Livius[1] plaatst de komst van de Kelten op het Italiaans schiereiland in een context van grootschalige migratie als gevolg van overbevolking in centraal Gallië. Deze exodus, waar ook de Aedui zich bij aansloten, werd volgens hem naar het zuiden ingezet onder leiding van koning Bellovesus van de Carnuten en ging dan naar het Hercynische Woud in Zuid-Germanië, en vandaar verder richting Donau onder zijn broer, de Keltische prins Segovesus. Deze hele beweging zou twee eeuwen aan de historische invasie van Italië zijn voorafgegaan, aangezien ze teruggaat tot de bewindstijd van Tarquinius de Oude en de stichting van Massilia. Volgens Livius zou het trouwens dankzij het leger van Bellovesus zijn geweest dat de Focische kolonisten zich konden vestigen en hun positie aan de kust versterken ondanks de vijandigheid van de lokale volksstammen.

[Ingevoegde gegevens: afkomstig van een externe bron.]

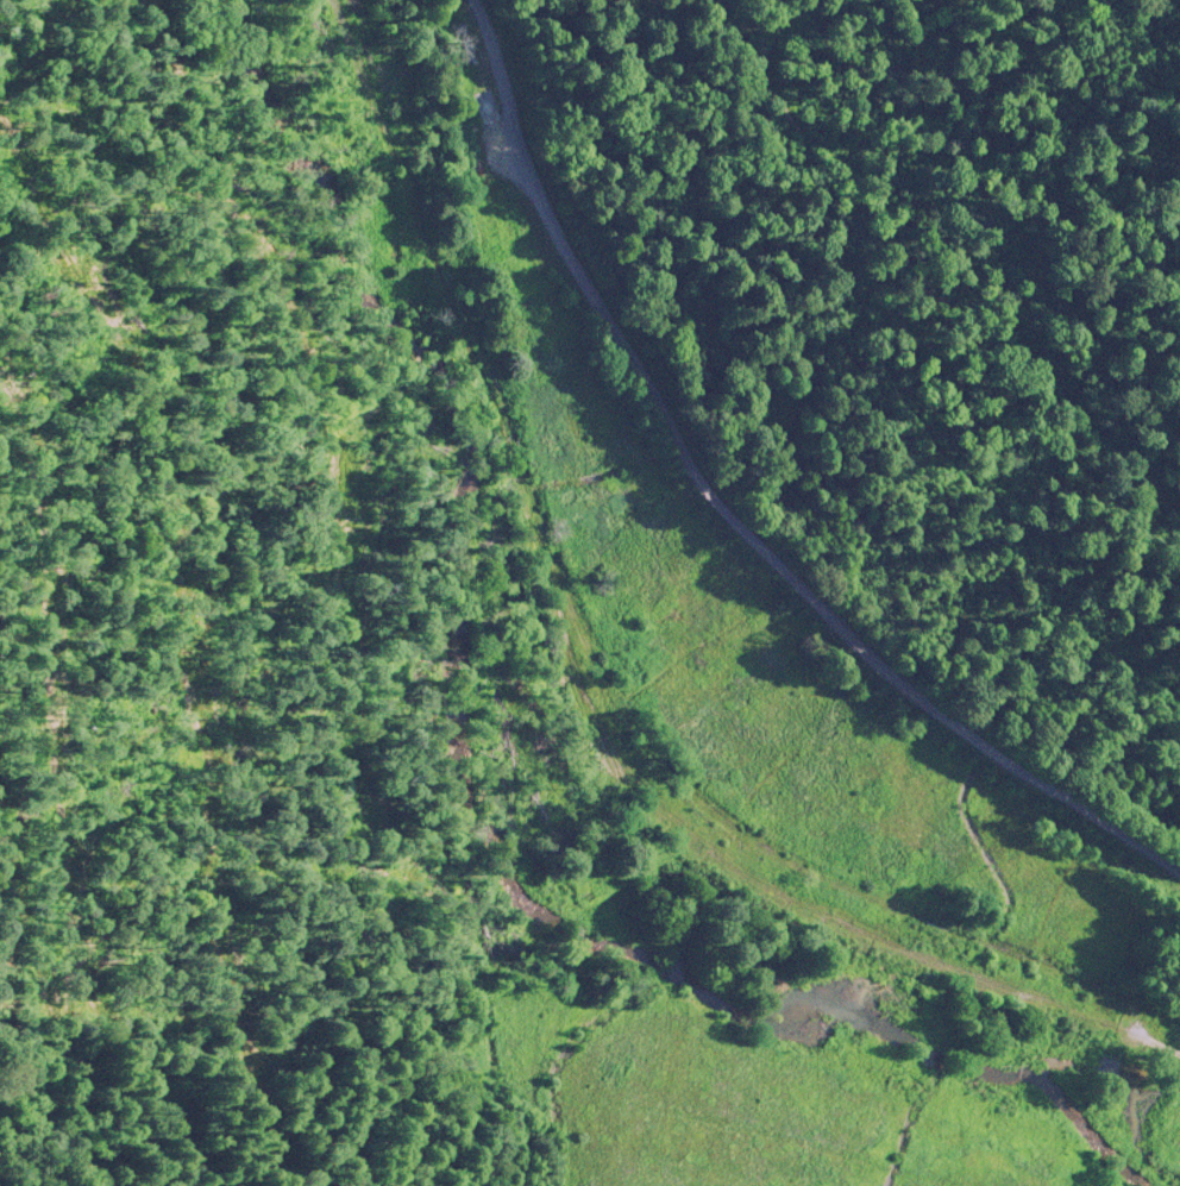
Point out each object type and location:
railway: (500, 432)
road: (730, 511)
road: (833, 914)
railway: (941, 945)

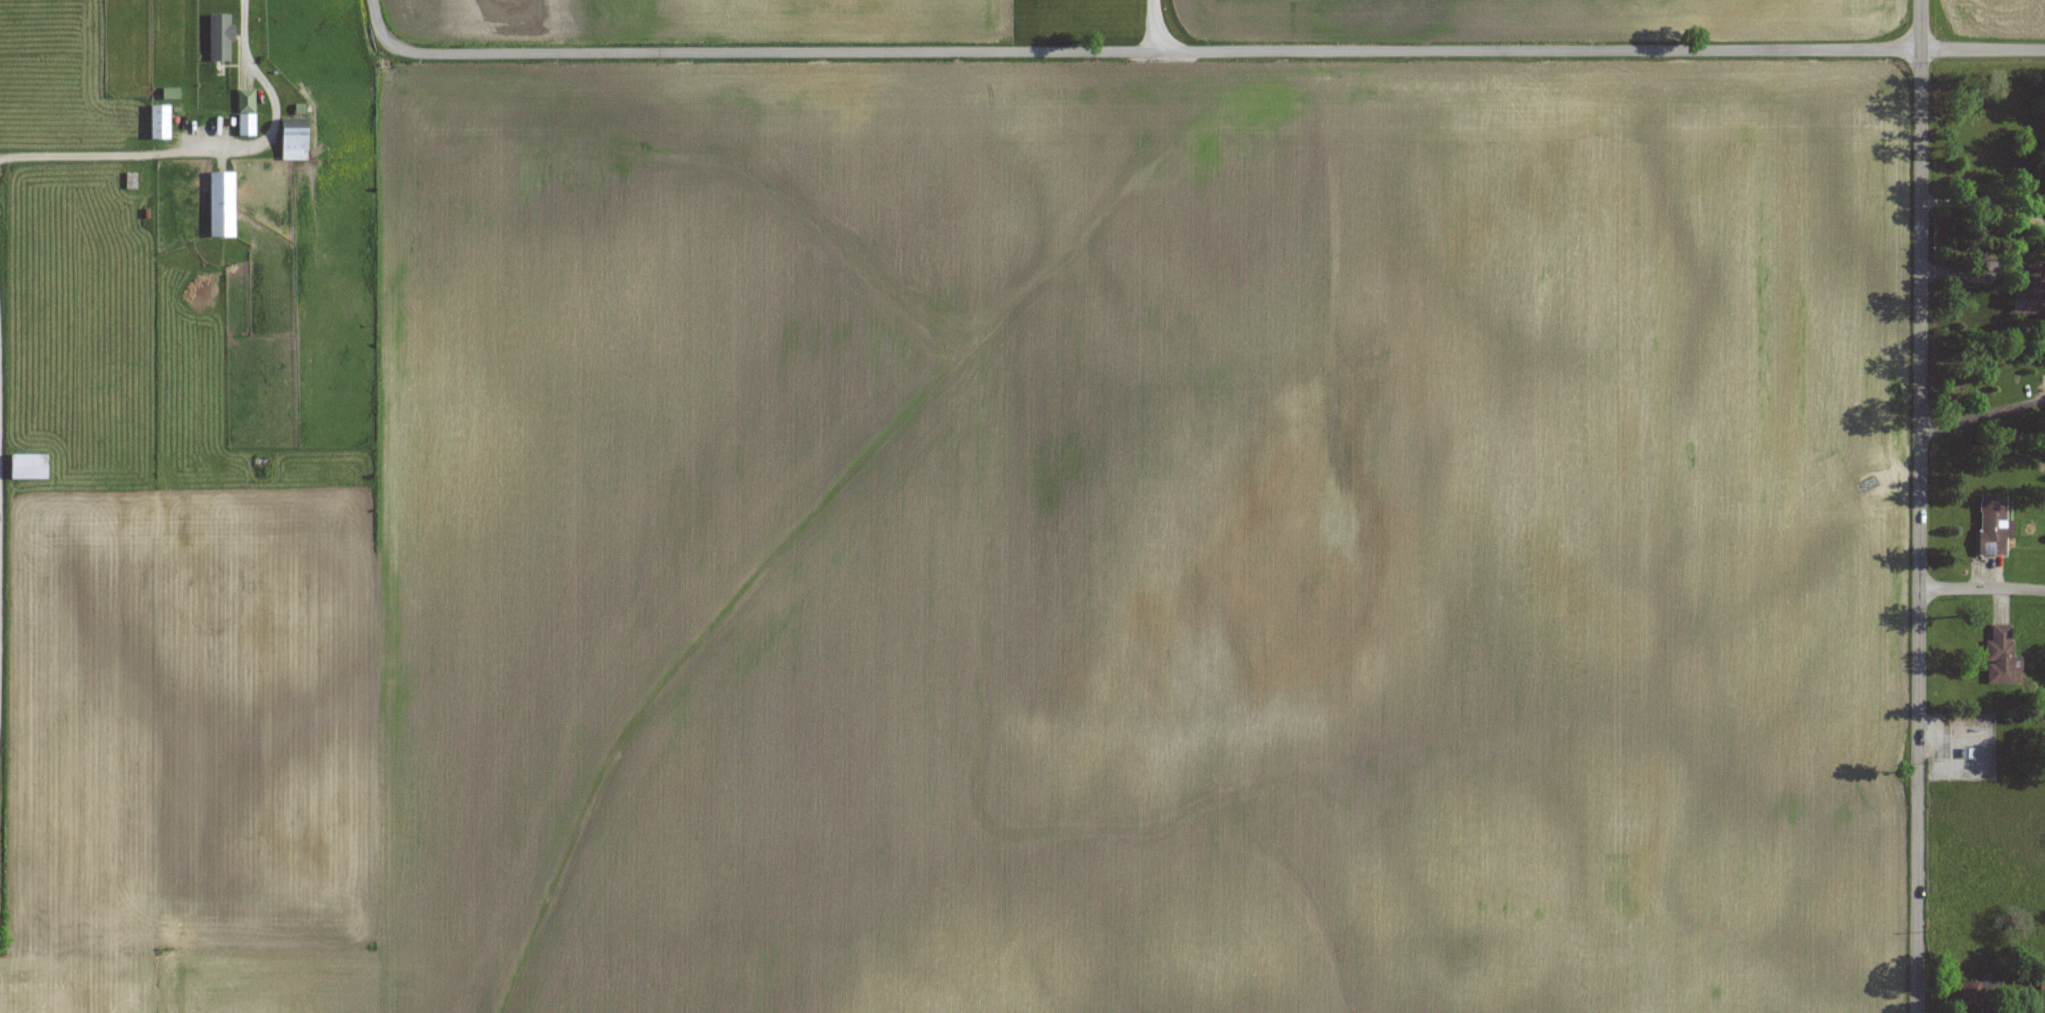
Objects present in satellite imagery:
road: (1154, 25)
building: (220, 37)
road: (1192, 50)
building: (246, 112)
building: (159, 121)
road: (266, 131)
building: (294, 143)
road: (1984, 203)
building: (221, 204)
road: (1970, 273)
building: (2031, 291)
road: (1981, 411)
building: (29, 466)
road: (1920, 506)
building: (1994, 526)
road: (1982, 587)
building: (2042, 979)
building: (1973, 993)

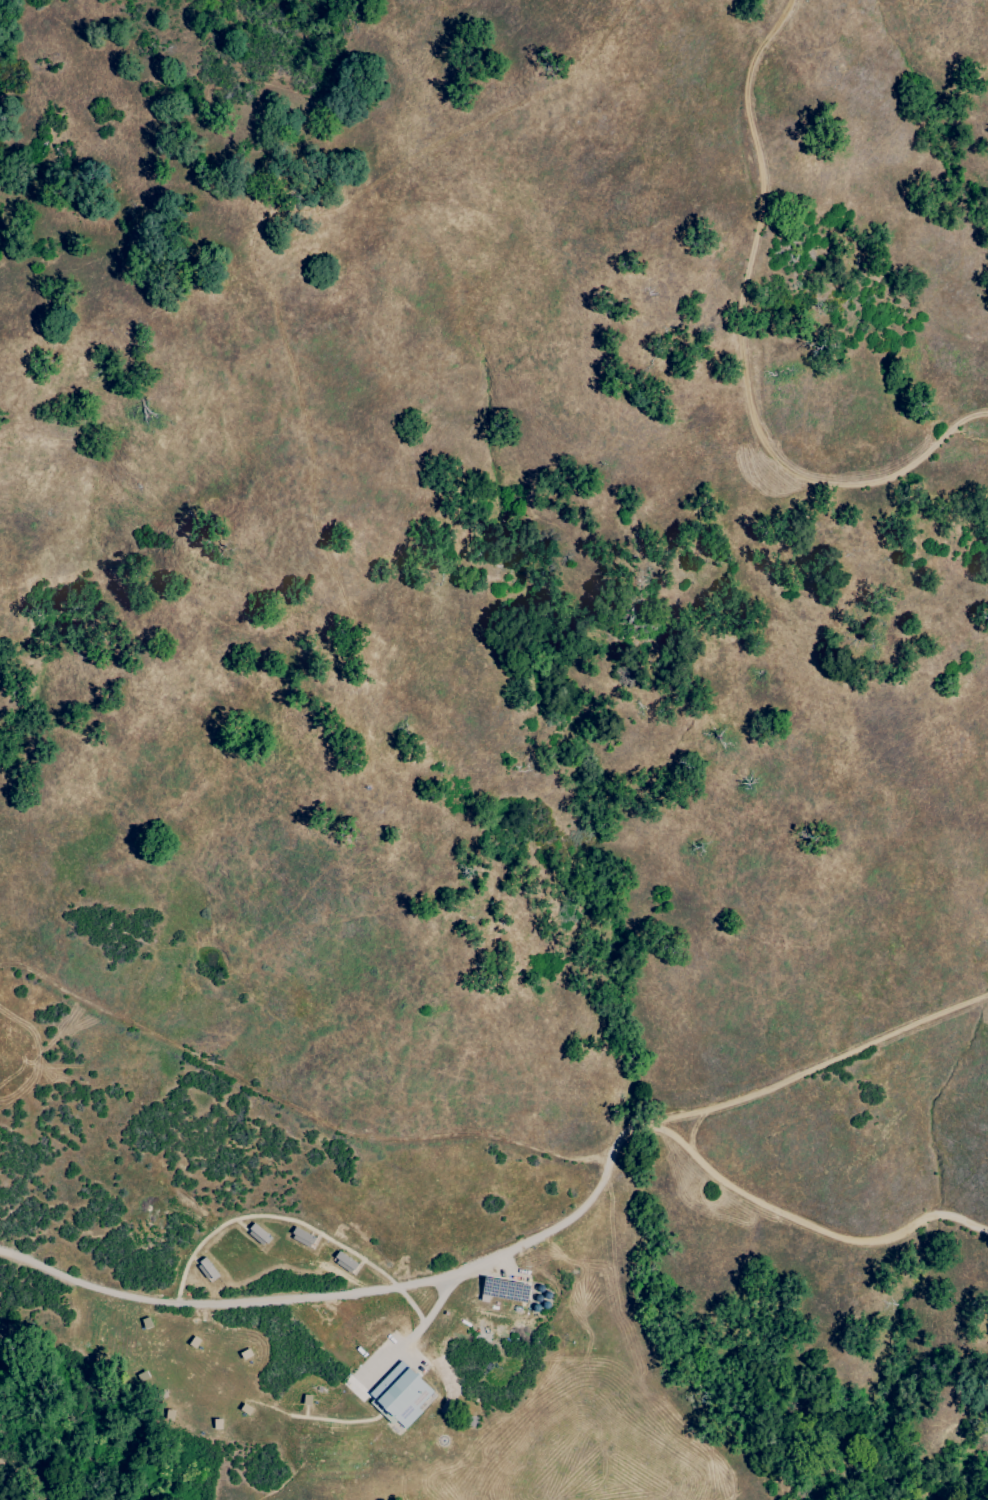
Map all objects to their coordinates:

Volgens Kruta[2] klopt de chronologie van Livius niet met die van de archeologische vondsten, en zitten er anachronismen in de tekst. Het idee van een eerdere Keltische migratie vanuit Gallië beschouwt hij nogal ver gezocht. Maar het idee van een dubbele origine van de eerste Keltische exodus lijkt hem meer houdbaar en zou dan ook een cross-reference-check met de archeologische gegevens verdienen, die de Gallische expansiebeweging richting Italië met een periode rond 500 v.Chr. lijken te willen associëren.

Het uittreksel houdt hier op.